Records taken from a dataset
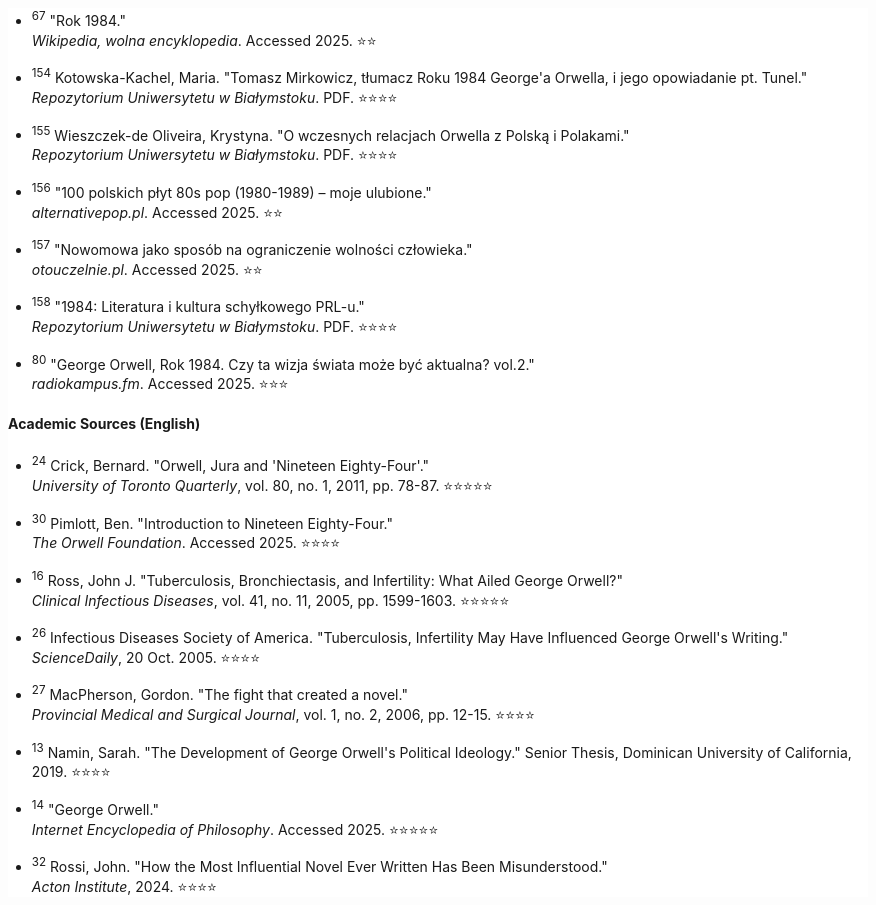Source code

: - <sup>67</sup> "Rok 1984."  
  *Wikipedia, wolna encyklopedia*. Accessed 2025. ⭐⭐

- <sup>154</sup> Kotowska-Kachel, Maria. "Tomasz Mirkowicz, tłumacz Roku
  1984 George'a Orwella, i jego opowiadanie pt. Tunel."  
  *Repozytorium Uniwersytetu w Białymstoku*. PDF. ⭐⭐⭐⭐

- <sup>155</sup> Wieszczek-de Oliveira, Krystyna. "O wczesnych relacjach
  Orwella z Polską i Polakami."  
  *Repozytorium Uniwersytetu w Białymstoku*. PDF. ⭐⭐⭐⭐

- <sup>156</sup> "100 polskich płyt 80s pop (1980-1989) – moje
  ulubione."  
  *alternativepop.pl*. Accessed 2025. ⭐⭐

- <sup>157</sup> "Nowomowa jako sposób na ograniczenie wolności
  człowieka."  
  *otouczelnie.pl*. Accessed 2025. ⭐⭐

- <sup>158</sup> "1984: Literatura i kultura schyłkowego PRL-u."  
  *Repozytorium Uniwersytetu w Białymstoku*. PDF. ⭐⭐⭐⭐

- <sup>80</sup> "George Orwell, Rok 1984. Czy ta wizja świata może być
  aktualna? vol.2."  
  *radiokampus.fm*. Accessed 2025. ⭐⭐⭐

#### Academic Sources (English)

- <sup>24</sup> Crick, Bernard. "Orwell, Jura and 'Nineteen
  Eighty-Four'."  
  *University of Toronto Quarterly*, vol. 80, no. 1, 2011, pp. 78-87.
  ⭐⭐⭐⭐⭐

- <sup>30</sup> Pimlott, Ben. "Introduction to Nineteen Eighty-Four."  
  *The Orwell Foundation*. Accessed 2025. ⭐⭐⭐⭐

- <sup>16</sup> Ross, John J. "Tuberculosis, Bronchiectasis, and
  Infertility: What Ailed George Orwell?"  
  *Clinical Infectious Diseases*, vol. 41, no. 11, 2005, pp. 1599-1603.
  ⭐⭐⭐⭐⭐

- <sup>26</sup> Infectious Diseases Society of America. "Tuberculosis,
  Infertility May Have Influenced George Orwell's Writing."  
  *ScienceDaily*, 20 Oct. 2005. ⭐⭐⭐⭐

- <sup>27</sup> MacPherson, Gordon. "The fight that created a novel."  
  *Provincial Medical and Surgical Journal*, vol. 1, no. 2, 2006, pp.
  12-15. ⭐⭐⭐⭐

- <sup>13</sup> Namin, Sarah. "The Development of George Orwell's
  Political Ideology." Senior Thesis, Dominican University of
  California, 2019. ⭐⭐⭐⭐

- <sup>14</sup> "George Orwell."  
  *Internet Encyclopedia of Philosophy*. Accessed 2025. ⭐⭐⭐⭐⭐

- <sup>32</sup> Rossi, John. "How the Most Influential Novel Ever
  Written Has Been Misunderstood."  
  *Acton Institute*, 2024. ⭐⭐⭐⭐
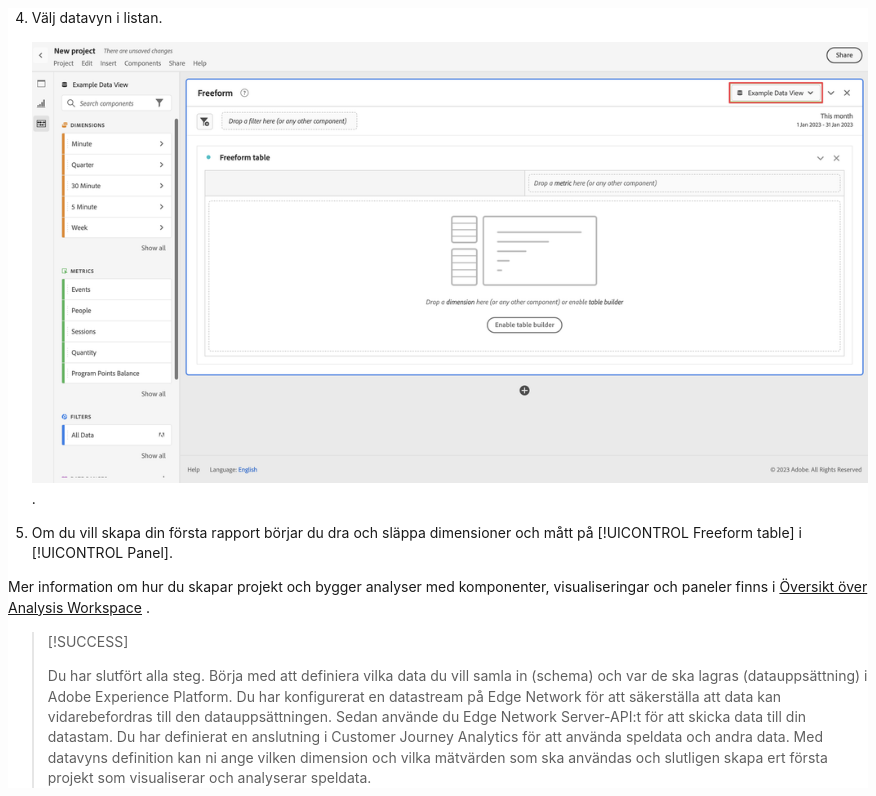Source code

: 4. Välj datavyn i listan.

   ![Workspace Select Data view](./assets/cja-projects-3.png).

5. Om du vill skapa din första rapport börjar du dra och släppa dimensioner och mått på [!UICONTROL Freeform table] i [!UICONTROL Panel].

Mer information om hur du skapar projekt och bygger analyser med komponenter, visualiseringar och paneler finns i [Översikt över Analysis Workspace](../analysis-workspace/home.md) .

>[!SUCCESS]
>
>Du har slutfört alla steg. Börja med att definiera vilka data du vill samla in (schema) och var de ska lagras (datauppsättning) i Adobe Experience Platform. Du har konfigurerat en datastream på Edge Network för att säkerställa att data kan vidarebefordras till den datauppsättningen. Sedan använde du Edge Network Server-API:t för att skicka data till din datastam. Du har definierat en anslutning i Customer Journey Analytics för att använda speldata och andra data. Med datavyns definition kan ni ange vilken dimension och vilka mätvärden som ska användas och slutligen skapa ert första projekt som visualiserar och analyserar speldata.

### WHAT THIS TASK INVOLVES
Extract every line of the listing that contains the word "John". Case counts.

### ANSWER SPACE
- <sup>16</sup> Ross, John J. "Tuberculosis, Bronchiectasis, and
- <sup>32</sup> Rossi, John. "How the Most Influential Novel Ever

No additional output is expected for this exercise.